You can avoid this unpleasantness by giving your credit a regular workout. Just like with our bodies, there’s a price to pay for inactivity. First, many creditors have policies to close credit card accounts for prolonged periods of non-usage. Closing an account impacts two portions of your credit profile: Length of History and Amounts Owed. The longer you maintain an account, the more it adds to your track record of using credit responsibly. If an account is closed, it will no longer count toward your history. Also, a closed account no longer counts toward the percentage of available credit used, which is a factor within the Amounts Owed category. This portion of our credit score looks at the ratio of how much credit we use versus our total credit limit. When an account closes, it decreases the amount of available credit, increasing your usage ratio and reducing your score. The good news is you don’t have to rush out and get a summer home in Florida or charge everything under the sun to beef up your credit profile. You can “work out” your credit by making little charges here and there for things you needed to buy anyway, and then paying them off in full when the bills arrive.

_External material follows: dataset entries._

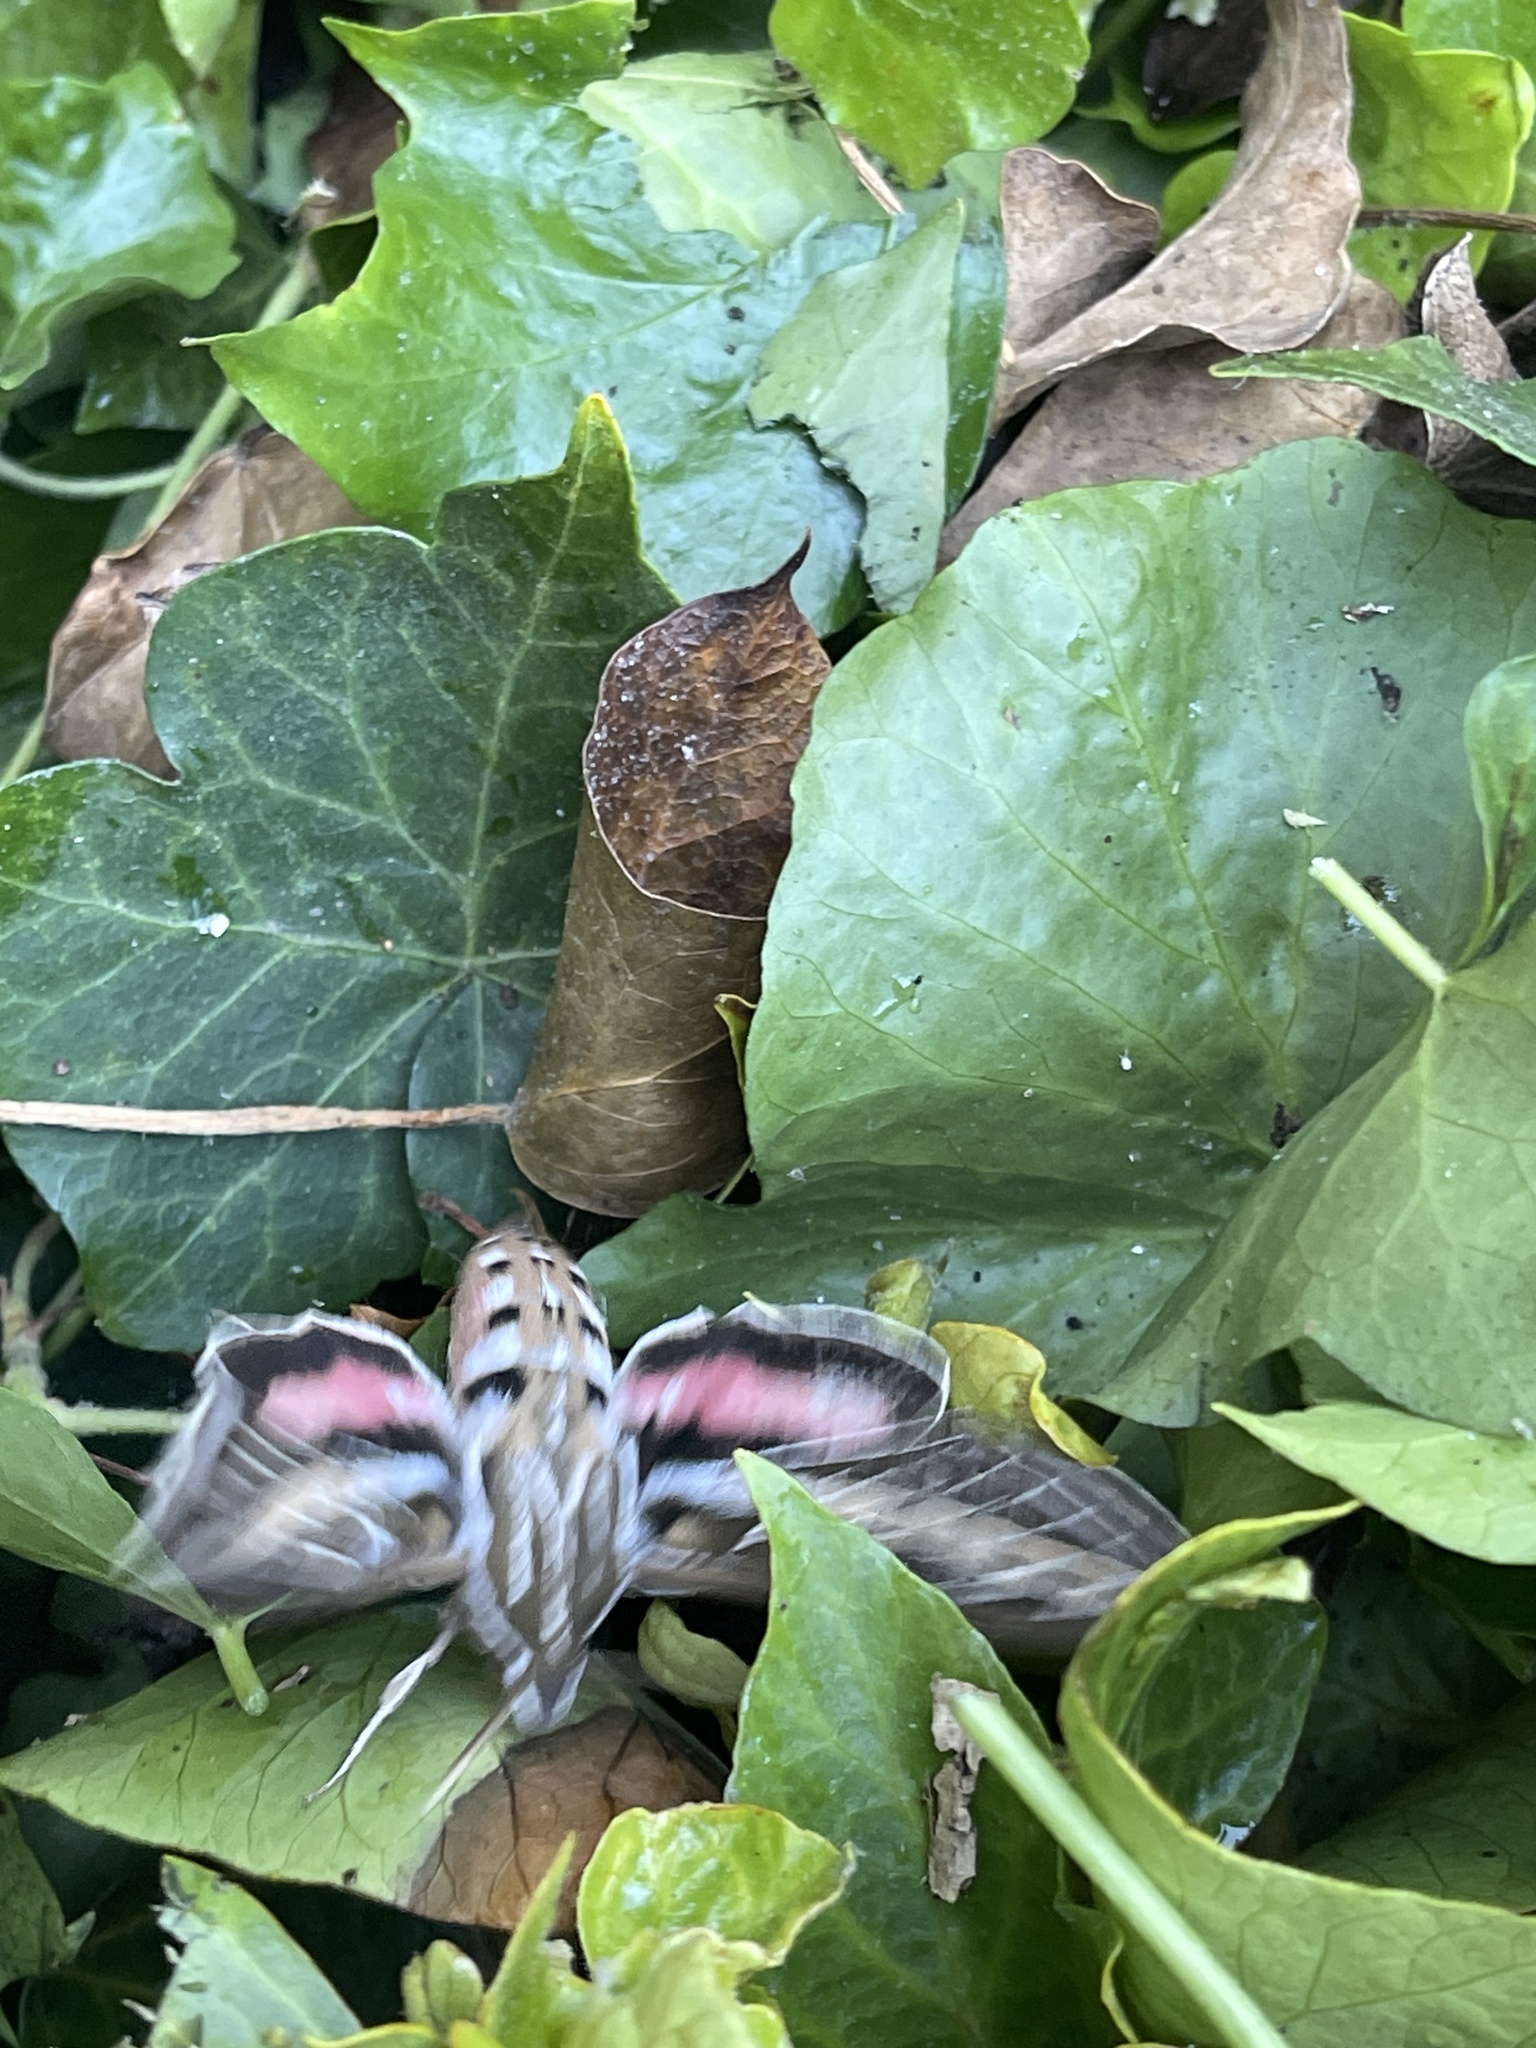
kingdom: Animalia
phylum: Arthropoda
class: Insecta
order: Lepidoptera
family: Sphingidae
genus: Hyles
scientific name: Hyles lineata
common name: White-lined sphinx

Another way to ensure the health of your credit score is to review your credit profile regularly. Mistakes can pop up on your report without warning, and you also have to be on the lookout for identity theft; therefore, it’s vital that you review your reports at least annually. We all have three credit profiles at any time, one with each of the major credit reporting agencies – TransUnion, Experian, and Equifax, and we’re entitled to a free copy of each report every 12 months. Ordering copies of your reports is simple. Visit AnnualCreditReport.com, complete the required information and you’ll receive copies of your credit profiles in no time. When you get them, look each over carefully. You want to be on the lookout for anything strange like an incorrect mailing address, a Social Security number variation, unrecognizable accounts, and any kind of negative information that shouldn’t be there. If there’s anything wrong with your profile, your reports will provide instructions about how to dispute the items in question.
It’s not all doom and gloom. Because of your long history using credit, any missteps will generally impact your score less than they would for someone who’s just starting out. That’s because your Length of History is also a factor in your score. When you’ve managed accounts over decades, your profile has a depth of information that describes your typical credit usage. A late payment at this point in your life can have a far less dramatic impact on your profile; however, you still want to avoid any actions that could adversely impact your score. Remember: in some states your credit profile can be used to determine the amount of your insurance premiums, the cost of a lease – they’re even used in some places with utility accounts. Failing to maintain your profile by using credit strategically can cause your score to destabilize over time and contract. If that happens, you might find yourself paying more for financing than you should.